> Job item
Reproduce the records verbatim from their beginning up to and including the line that contains "YOUTUBE - ΟΦΗ ΕΡΑΣΙΤΕΧΝΗΣ". Omit the pictures from the output.

> Task inputs
========================================

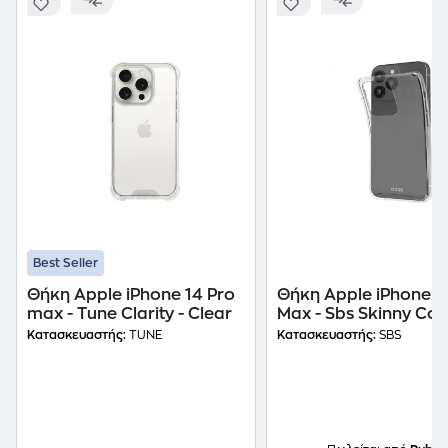
Best Seller
Θήκη Apple iPhone 14 Pro
Θήκη Apple iPhone 1
max - Tune Clarity - Clear
Max - Sbs Skinny Cov
Transparent
Κατασκευαστής:
TUNE
Κατασκευαστής:
SBS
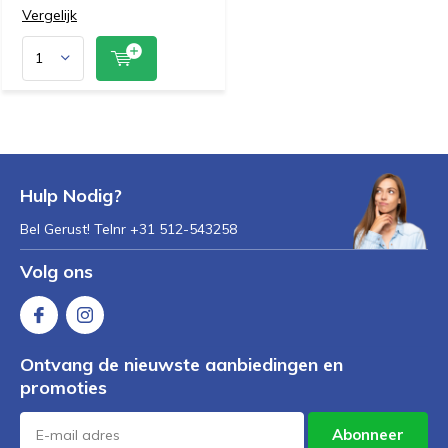
Vergelijk
Hulp Nodig?
Bel Gerust! Telnr +31 512-543258
Volg ons
Ontvang de nieuwste aanbiedingen en
promoties
Abonneer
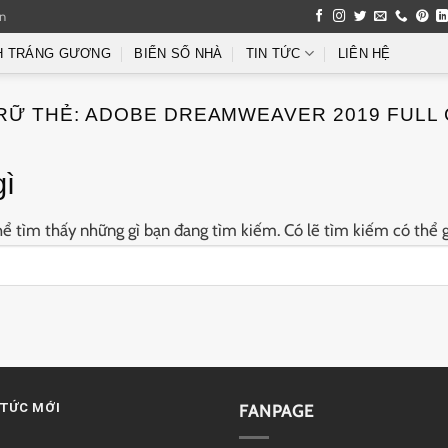
an
H TRÁNG GƯƠNG
BIỂN SỐ NHÀ
TIN TỨC
LIÊN HỆ
RỮ THẺ:
ADOBE DREAMWEAVER 2019 FULL
gì
 tìm thấy những gì bạn đang tìm kiếm. Có lẽ tìm kiếm có thể g
 TỨC MỚI
FANPAGE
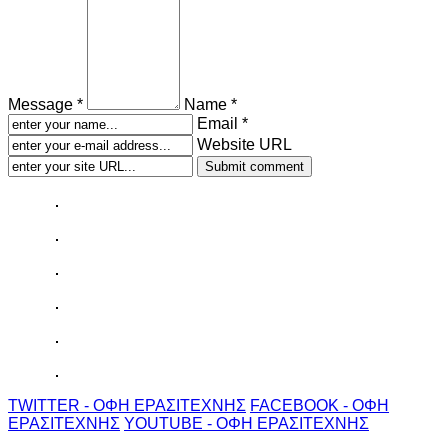
Message *
Name *
Email *
Website URL
TWITTER - ΟΦΗ ΕΡΑΣΙΤΕΧΝΗΣ
FACEBOOK - ΟΦΗ
ΕΡΑΣΙΤΕΧΝΗΣ
YOUTUBE - ΟΦΗ ΕΡΑΣΙΤΕΧΝΗΣ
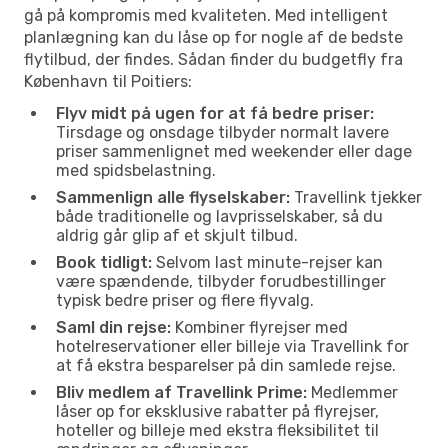
gå på kompromis med kvaliteten. Med intelligent
planlægning kan du låse op for nogle af de bedste
flytilbud, der findes. Sådan finder du budgetfly fra
København til Poitiers:
Flyv midt på ugen for at få bedre priser:
Tirsdage og onsdage tilbyder normalt lavere
priser sammenlignet med weekender eller dage
med spidsbelastning.
Sammenlign alle flyselskaber:
Travellink tjekker
både traditionelle og lavprisselskaber, så du
aldrig går glip af et skjult tilbud.
Book tidligt:
Selvom last minute-rejser kan
være spændende, tilbyder forudbestillinger
typisk bedre priser og flere flyvalg.
Saml din rejse:
Kombiner flyrejser med
hotelreservationer eller billeje via Travellink for
at få ekstra besparelser på din samlede rejse.
Bliv medlem af Travellink Prime:
Medlemmer
låser op for eksklusive rabatter på flyrejser,
hoteller og billeje med ekstra fleksibilitet til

========================================

> Answer
Best Seller
Θήκη Apple iPhone 14 Pro
Θήκη Apple iPhone 1
max - Tune Clarity - Clear
Max - Sbs Skinny Cov
Transparent
Κατασκευαστής:
TUNE
Κατασκευαστής:
SBS
Vergelijk
Hulp Nodig?
Bel Gerust! Telnr +31 512-543258
Volg ons
Ontvang de nieuwste aanbiedingen en
promoties
Abonneer
an
H TRÁNG GƯƠNG
BIỂN SỐ NHÀ
TIN TỨC
LIÊN HỆ
RỮ THẺ:
ADOBE DREAMWEAVER 2019 FULL
gì
 tìm thấy những gì bạn đang tìm kiếm. Có lẽ tìm kiếm có thể g
 TỨC MỚI
FANPAGE
Message *
Name *
Email *
Website URL
TWITTER - ΟΦΗ ΕΡΑΣΙΤΕΧΝΗΣ
FACEBOOK - ΟΦΗ
ΕΡΑΣΙΤΕΧΝΗΣ
YOUTUBE - ΟΦΗ ΕΡΑΣΙΤΕΧΝΗΣ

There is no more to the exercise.